*WHAT TO DO*
With the pictures left out, repeat every entry that follows exactly.

= = = = = = =

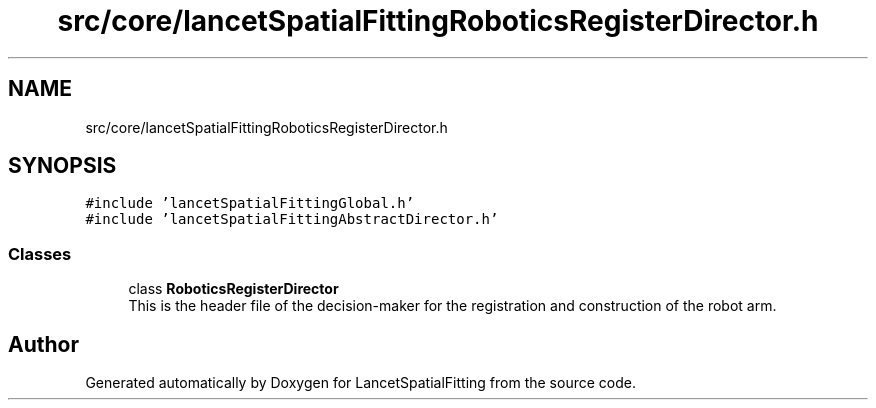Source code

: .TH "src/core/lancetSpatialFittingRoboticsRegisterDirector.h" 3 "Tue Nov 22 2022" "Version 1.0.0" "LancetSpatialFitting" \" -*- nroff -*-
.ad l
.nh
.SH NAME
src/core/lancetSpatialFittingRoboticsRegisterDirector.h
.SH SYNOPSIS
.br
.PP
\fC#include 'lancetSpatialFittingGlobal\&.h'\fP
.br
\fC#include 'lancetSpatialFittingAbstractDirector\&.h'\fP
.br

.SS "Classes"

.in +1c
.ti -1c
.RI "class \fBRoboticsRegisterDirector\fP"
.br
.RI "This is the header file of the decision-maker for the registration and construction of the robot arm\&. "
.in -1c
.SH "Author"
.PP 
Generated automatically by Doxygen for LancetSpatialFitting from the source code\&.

= = = = = = =

*EXERCISE RESPONSE*
Source code

: .TH "src/core/lancetSpatialFittingRoboticsRegisterDirector.h" 3 "Tue Nov 22 2022" "Version 1.0.0" "LancetSpatialFitting" \" -*- nroff -*-
.ad l
.nh
.SH NAME
src/core/lancetSpatialFittingRoboticsRegisterDirector.h
.SH SYNOPSIS
.br
.PP
\fC#include 'lancetSpatialFittingGlobal\&.h'\fP
.br
\fC#include 'lancetSpatialFittingAbstractDirector\&.h'\fP
.br

.SS "Classes"

.in +1c
.ti -1c
.RI "class \fBRoboticsRegisterDirector\fP"
.br
.RI "This is the header file of the decision-maker for the registration and construction of the robot arm\&. "
.in -1c
.SH "Author"
.PP 
Generated automatically by Doxygen for LancetSpatialFitting from the source code\&.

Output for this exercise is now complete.